I can’t. I can’t go on. It goes so fast. We don’t have time to look at one another. I didn’t realize. All that was going on in life, and we never noticed. Take me back – up the hill – to my grave. But first: Wait! One more look. Good-by, Good-by, world. Good-by, Grover’s Corners. Mama and Papa. Good-bye to clocks ticking. And Mama’s sunflowers. And food and coffee. And new-ironed dresses and hot baths. And sleeping and waking up. Oh, earth, you’re too wonderful for anybody to realize you.

I’m sure you have your own ordinary pleasures—the coffee and the sunflowers, the Honeycrisp apples and pumpkin donuts. Such things are the small graces we often overlook in the shadows of the larger moments of our lives, but I’ve come to believe that, like Emily, such will be the blessings we’ll miss the most. We’ll miss, to borrow from Raymond Carver, the small, good things. The baker at the end of that remarkable Carver story, serves the grieving parents some of his hot rolls, and he says to them, “Eating is a small, good thing at a time like this.” We’re all looking for the small, good things that give us comfort and pleasure in what can often be a frightening, ugly world. Don’t forget that your characters are doing the same. Don’t forget to look at what sustains them in their darkest hours. Make space for new-ironed dresses and hot baths. Their inclusion alongside your characters’ troubles will make their plights more deeply felt. The small, good things are precious because they can be fleeting and so easily lost.

 

 

10 Comments

  1. Cathy on September 13, 2021 at 9:32 am

    This is so true, that it’s the seemingly little things that matter. Since I’ve had some family members die recently, and have been separated by distance from others, I realize that it’s their smile that I miss, their laugh, or maybe the twinkle in their eyes, or that arm around my shoulder.

    • Lee Martin on September 13, 2021 at 12:35 pm

      Cathy, thank you so much for sharing this. I’m so sorry that you’ve lost loved ones recently or have been separated from others. May your memories comfort you.

  2. Wendy on September 14, 2021 at 11:28 am

    This is so lovely.

    • Lee Martin on September 14, 2021 at 11:48 am

      Thank you for reading my blog, Wendy, and for taking the time to leave this comment.

  3. Maureen Mistry on September 14, 2021 at 1:00 pm

    🤗🤗 An eye opener. Thank you for sharing.

    • Lee Martin on September 21, 2021 at 11:52 am

      Thank you for your comment, Maureen!

  4. Hung Dao on September 22, 2021 at 1:43 pm

    Thank you for sharing your wisdom. The little things matter the most because they make up for the larger things in life. If you can’t enjoy the little, simplest things, then how can you enjoy the bigger things? It wouldn’t make the bigger things worth the wait if you can’t simply enjoy the smaller things in life. Life is unexpected and especially, tomorrow isn’t promised. Everybody should live life to the fullest and leave no stones unturned.
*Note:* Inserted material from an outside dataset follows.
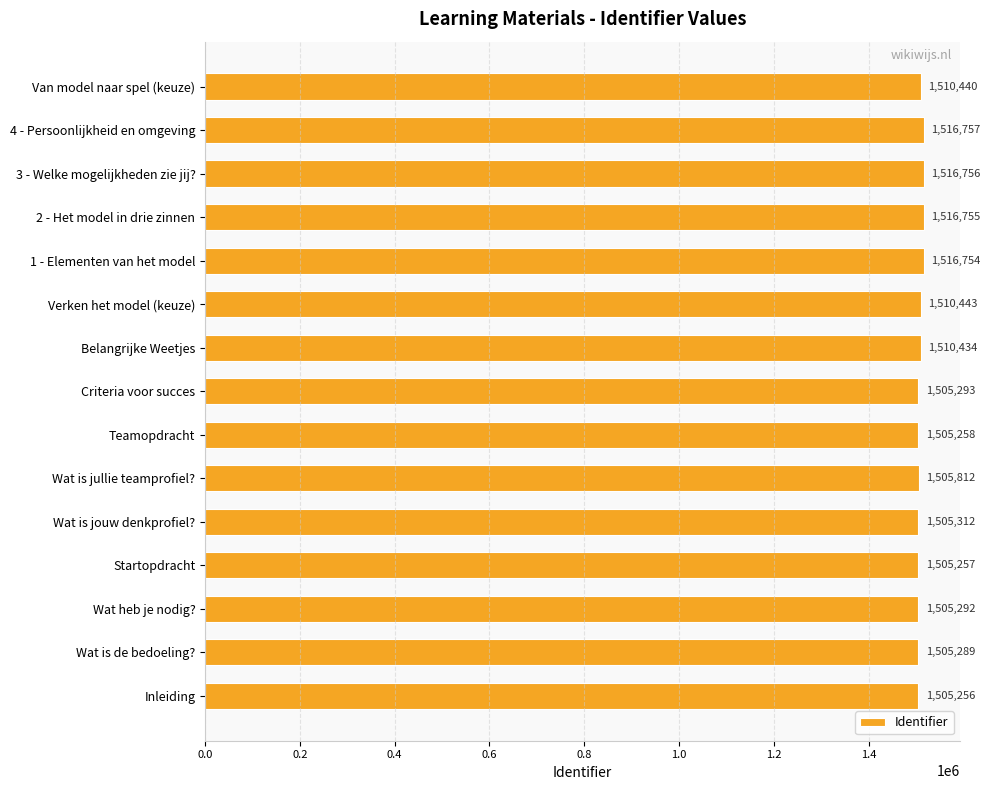

Rank the categories by value from lowest to highest.

Inleiding, Startopdracht, Teamopdracht, Wat is de bedoeling?, Wat heb je nodig?, Criteria voor succes, Wat is jouw denkprofiel?, Wat is jullie teamprofiel?, Belangrijke Weetjes, Van model naar spel (keuze), Verken het model (keuze), 1 - Elementen van het model, 2 - Het model in drie zinnen, 3 - Welke mogelijkheden zie jij?, 4 - Persoonlijkheid en omgeving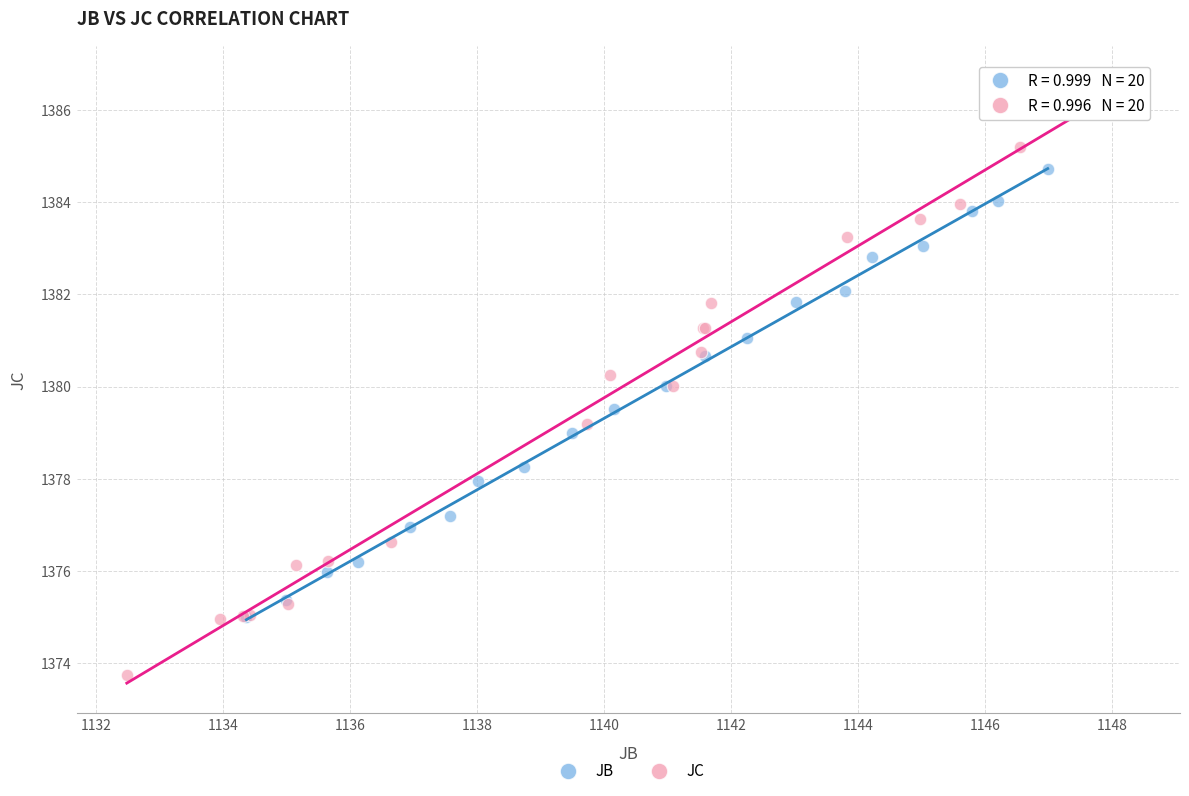

Which series contains the lowest Y value?

JC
    • Lee Martin on September 22, 2021 at 4:17 pm

      This is so well-said. Thank you so much for sharing these thoughts.
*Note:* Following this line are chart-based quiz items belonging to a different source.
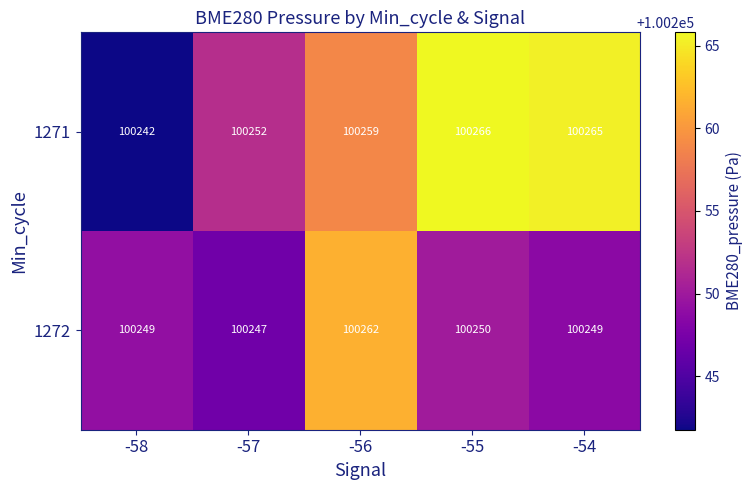

What is the difference between the highest and lowest values at -56?

3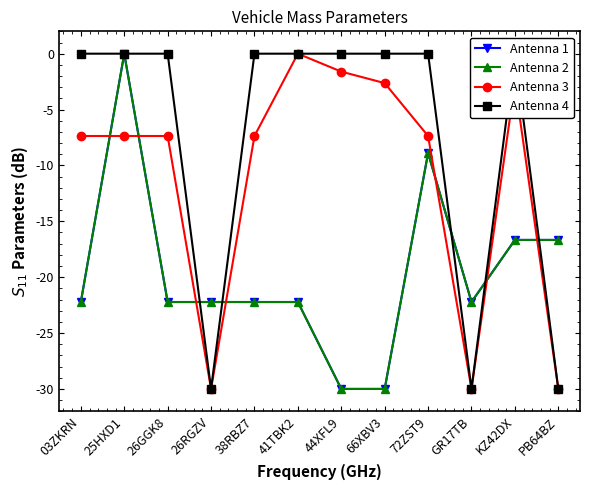

At how many categories does at least one series exceed -9?

9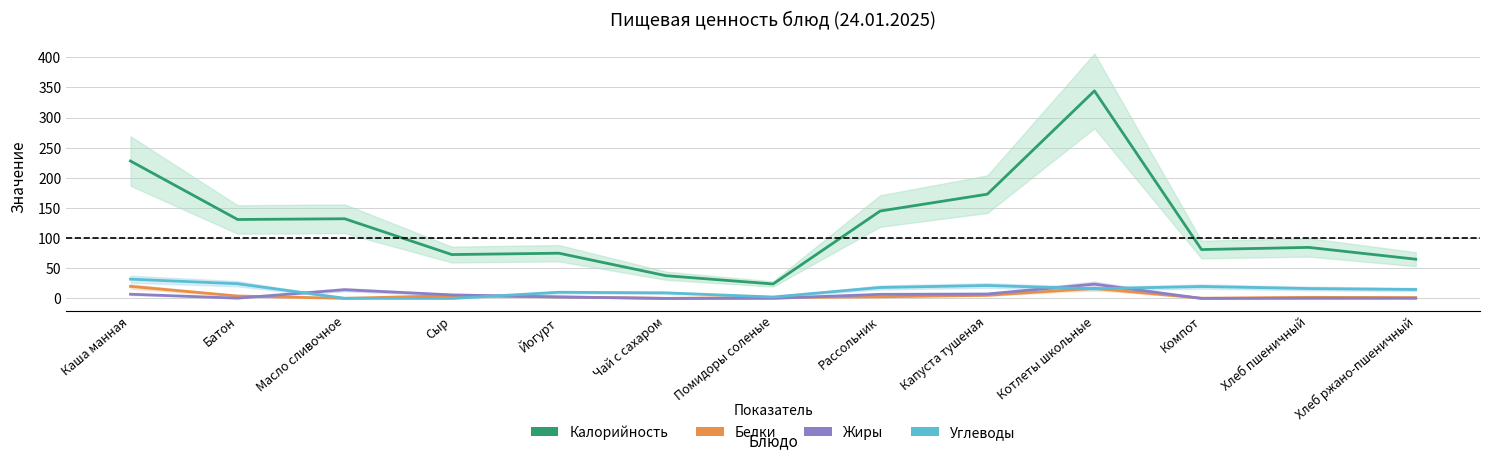

True or false: Калорийность and Белки intersect in this chart.

False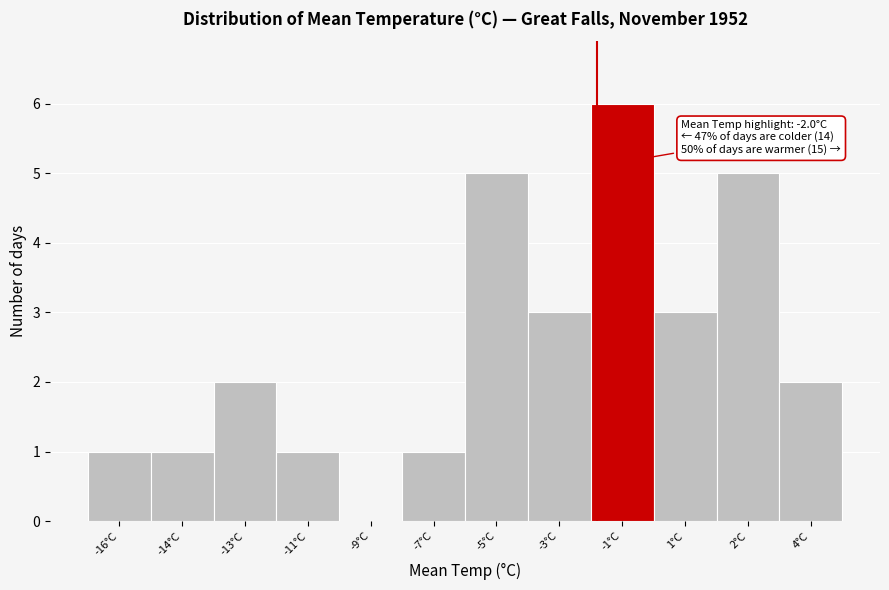

Reading right to left, what are all the values shown in this chart?

4°C=2	2°C=5	1°C=3	-1°C=6	-3°C=3	-5°C=5	-7°C=1	-9°C=0	-11°C=1	-13°C=2	-14°C=1	-16°C=1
  5. Joy Gaines-Friedler on March 9, 2022 at 5:32 am

    I think this is why I write poetry. Maybe it has to do with why I was a photographer for twenty years. Because I have a passion for the moment – to capture the moment. A successful lyrical poem captures a moment – whether it be yesterday, today, or long ago – a successful poem is itself a metaphor and a metaphor borrows from the world. In other words – that ceramic lamp I love so much, that fell and broke, and the way my husband pieced it back together for me, and how I love its wound because of that, and still use it in all its imperfection is the poem I just now – thinking of your posting Lee – the poem I want to write.

    • Lee Martin on March 9, 2022 at 11:11 am

      Joy, we were just talking about this last night in my fiction workshop–what the photographer Henri Cartier-Bresson called “The Decisive Moment”–the exact moment to close the shutter and capture the image. The end of a good story is very much like the lyric poem in this regard. We know when to end the story, and it’s usually when something opposite rises to the surface and we capture it.